- **Instruction**:
Which lines of the listing below contain the word "самоуправе"? Copy each of them.

- **Task inputs**:

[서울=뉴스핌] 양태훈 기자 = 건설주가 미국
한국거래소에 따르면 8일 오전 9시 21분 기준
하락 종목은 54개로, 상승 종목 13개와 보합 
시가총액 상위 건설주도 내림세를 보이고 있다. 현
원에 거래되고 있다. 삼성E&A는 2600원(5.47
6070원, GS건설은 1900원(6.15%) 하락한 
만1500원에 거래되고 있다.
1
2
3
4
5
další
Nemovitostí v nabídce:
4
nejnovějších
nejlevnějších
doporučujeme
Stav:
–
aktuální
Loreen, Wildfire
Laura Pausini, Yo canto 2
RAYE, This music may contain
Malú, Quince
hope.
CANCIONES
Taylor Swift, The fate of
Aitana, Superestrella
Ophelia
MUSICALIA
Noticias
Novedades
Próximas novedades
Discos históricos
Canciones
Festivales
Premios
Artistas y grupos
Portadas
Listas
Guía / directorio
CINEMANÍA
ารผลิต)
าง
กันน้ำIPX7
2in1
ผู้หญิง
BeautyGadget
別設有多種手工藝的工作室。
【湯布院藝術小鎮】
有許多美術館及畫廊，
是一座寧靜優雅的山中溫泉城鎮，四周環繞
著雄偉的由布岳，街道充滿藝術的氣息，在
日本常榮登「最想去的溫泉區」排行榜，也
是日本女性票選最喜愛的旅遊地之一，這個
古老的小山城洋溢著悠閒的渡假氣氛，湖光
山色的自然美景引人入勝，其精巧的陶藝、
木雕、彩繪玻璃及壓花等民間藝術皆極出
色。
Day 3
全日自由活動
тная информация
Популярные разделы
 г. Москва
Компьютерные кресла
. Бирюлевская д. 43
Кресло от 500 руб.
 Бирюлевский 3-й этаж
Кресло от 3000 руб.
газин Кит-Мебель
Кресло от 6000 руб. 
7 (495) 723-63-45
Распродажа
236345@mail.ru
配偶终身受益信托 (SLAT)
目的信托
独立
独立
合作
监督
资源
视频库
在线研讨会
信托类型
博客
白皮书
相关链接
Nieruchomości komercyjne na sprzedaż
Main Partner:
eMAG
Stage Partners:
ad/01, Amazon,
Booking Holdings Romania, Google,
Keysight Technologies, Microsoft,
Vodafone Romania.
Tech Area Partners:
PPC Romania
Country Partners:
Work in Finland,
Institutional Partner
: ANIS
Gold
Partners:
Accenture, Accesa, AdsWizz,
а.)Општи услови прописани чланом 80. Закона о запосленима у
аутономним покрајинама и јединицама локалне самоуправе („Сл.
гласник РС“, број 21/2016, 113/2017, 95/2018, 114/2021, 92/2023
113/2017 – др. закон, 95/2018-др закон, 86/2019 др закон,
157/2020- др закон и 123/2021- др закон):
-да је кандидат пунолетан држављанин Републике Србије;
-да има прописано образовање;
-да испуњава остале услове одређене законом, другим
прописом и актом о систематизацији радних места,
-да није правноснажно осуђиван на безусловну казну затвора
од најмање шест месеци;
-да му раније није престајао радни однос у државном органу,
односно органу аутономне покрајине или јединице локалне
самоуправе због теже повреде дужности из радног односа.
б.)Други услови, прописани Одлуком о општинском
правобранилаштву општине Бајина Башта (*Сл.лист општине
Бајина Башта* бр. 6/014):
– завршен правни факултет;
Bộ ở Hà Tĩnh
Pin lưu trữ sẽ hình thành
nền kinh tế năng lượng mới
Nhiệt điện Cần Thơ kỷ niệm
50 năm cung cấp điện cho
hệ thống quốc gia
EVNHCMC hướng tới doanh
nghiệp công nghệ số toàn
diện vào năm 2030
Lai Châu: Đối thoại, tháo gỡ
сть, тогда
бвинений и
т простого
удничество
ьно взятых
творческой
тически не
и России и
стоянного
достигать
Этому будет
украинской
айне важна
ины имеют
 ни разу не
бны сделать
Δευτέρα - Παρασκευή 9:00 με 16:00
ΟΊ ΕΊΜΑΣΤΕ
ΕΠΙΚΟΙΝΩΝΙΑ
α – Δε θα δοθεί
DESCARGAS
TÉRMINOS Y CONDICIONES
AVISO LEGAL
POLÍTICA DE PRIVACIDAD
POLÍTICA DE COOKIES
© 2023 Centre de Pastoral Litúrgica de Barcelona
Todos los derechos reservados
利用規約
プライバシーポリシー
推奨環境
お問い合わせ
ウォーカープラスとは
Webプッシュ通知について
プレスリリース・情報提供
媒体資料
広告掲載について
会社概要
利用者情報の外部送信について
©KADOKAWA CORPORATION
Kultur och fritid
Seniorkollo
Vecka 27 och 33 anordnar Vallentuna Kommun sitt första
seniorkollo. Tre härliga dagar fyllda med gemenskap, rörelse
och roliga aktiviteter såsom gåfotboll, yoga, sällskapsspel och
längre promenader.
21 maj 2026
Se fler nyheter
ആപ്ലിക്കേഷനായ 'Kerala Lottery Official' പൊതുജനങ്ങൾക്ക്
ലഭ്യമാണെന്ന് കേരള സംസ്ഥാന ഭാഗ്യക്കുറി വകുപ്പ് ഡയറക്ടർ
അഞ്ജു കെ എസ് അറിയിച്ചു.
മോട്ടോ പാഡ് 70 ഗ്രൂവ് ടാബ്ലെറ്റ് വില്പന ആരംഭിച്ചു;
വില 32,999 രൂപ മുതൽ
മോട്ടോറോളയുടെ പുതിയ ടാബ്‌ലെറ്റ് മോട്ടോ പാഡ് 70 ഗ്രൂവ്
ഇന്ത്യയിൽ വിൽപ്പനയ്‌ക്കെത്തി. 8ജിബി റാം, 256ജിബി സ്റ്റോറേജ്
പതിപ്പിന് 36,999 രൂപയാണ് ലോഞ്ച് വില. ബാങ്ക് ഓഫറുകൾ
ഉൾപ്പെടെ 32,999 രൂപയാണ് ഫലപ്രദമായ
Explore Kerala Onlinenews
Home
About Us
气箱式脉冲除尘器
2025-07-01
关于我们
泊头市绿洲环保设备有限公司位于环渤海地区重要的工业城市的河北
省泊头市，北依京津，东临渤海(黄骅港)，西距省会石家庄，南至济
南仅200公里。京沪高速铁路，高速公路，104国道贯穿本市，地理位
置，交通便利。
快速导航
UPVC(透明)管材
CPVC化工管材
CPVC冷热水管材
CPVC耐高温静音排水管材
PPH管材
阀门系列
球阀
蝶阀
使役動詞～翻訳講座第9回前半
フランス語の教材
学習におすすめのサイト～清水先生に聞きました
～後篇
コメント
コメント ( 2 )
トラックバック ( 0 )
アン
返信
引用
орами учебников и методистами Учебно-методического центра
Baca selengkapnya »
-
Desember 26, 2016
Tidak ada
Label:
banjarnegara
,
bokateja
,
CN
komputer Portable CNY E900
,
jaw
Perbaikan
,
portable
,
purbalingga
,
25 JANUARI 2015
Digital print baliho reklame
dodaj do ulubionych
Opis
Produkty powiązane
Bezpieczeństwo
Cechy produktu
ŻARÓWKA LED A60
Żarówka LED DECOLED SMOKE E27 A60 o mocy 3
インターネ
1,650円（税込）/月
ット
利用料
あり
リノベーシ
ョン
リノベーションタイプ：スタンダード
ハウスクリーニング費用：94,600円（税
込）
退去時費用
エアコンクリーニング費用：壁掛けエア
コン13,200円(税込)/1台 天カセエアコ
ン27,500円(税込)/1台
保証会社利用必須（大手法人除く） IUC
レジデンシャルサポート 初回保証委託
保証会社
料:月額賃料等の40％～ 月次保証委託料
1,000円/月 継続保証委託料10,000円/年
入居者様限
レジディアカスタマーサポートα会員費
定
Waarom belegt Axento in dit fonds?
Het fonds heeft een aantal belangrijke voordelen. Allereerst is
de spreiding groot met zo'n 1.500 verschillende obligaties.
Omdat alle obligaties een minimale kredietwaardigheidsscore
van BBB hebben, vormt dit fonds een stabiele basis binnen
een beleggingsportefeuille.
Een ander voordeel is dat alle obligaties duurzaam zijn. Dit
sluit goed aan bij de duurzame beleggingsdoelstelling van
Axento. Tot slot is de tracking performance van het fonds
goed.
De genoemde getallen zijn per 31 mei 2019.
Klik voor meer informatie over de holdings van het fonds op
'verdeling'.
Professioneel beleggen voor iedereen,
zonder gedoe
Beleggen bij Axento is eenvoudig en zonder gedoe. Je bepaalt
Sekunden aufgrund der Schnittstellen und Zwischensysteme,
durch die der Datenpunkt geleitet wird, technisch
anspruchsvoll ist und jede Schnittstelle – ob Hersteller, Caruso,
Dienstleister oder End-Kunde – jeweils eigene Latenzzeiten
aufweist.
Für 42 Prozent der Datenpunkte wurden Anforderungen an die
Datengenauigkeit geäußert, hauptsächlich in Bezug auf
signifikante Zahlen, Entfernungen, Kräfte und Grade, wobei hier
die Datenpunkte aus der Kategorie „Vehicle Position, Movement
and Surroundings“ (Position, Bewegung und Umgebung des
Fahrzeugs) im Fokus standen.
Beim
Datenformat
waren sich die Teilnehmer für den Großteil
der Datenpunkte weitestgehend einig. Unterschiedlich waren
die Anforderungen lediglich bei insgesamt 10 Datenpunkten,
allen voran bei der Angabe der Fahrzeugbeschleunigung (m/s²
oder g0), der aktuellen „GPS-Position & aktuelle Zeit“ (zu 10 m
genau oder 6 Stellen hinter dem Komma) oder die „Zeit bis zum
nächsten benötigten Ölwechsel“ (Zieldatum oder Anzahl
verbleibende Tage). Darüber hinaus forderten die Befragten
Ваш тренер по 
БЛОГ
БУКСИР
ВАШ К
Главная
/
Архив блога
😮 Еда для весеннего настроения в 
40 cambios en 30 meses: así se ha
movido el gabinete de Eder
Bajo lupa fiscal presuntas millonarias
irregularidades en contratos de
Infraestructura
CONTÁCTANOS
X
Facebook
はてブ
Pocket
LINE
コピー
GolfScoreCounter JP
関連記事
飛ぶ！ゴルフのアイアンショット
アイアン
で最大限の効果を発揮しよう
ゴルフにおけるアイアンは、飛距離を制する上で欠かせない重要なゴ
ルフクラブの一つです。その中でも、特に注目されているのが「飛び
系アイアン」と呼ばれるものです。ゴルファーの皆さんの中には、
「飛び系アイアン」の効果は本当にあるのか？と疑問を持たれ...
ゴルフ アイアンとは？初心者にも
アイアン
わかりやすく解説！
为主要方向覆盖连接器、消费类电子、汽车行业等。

- **Answer for the task**:
аутономним покрајинама и јединицама локалне самоуправе („Сл.
самоуправе због теже повреде дужности из радног односа.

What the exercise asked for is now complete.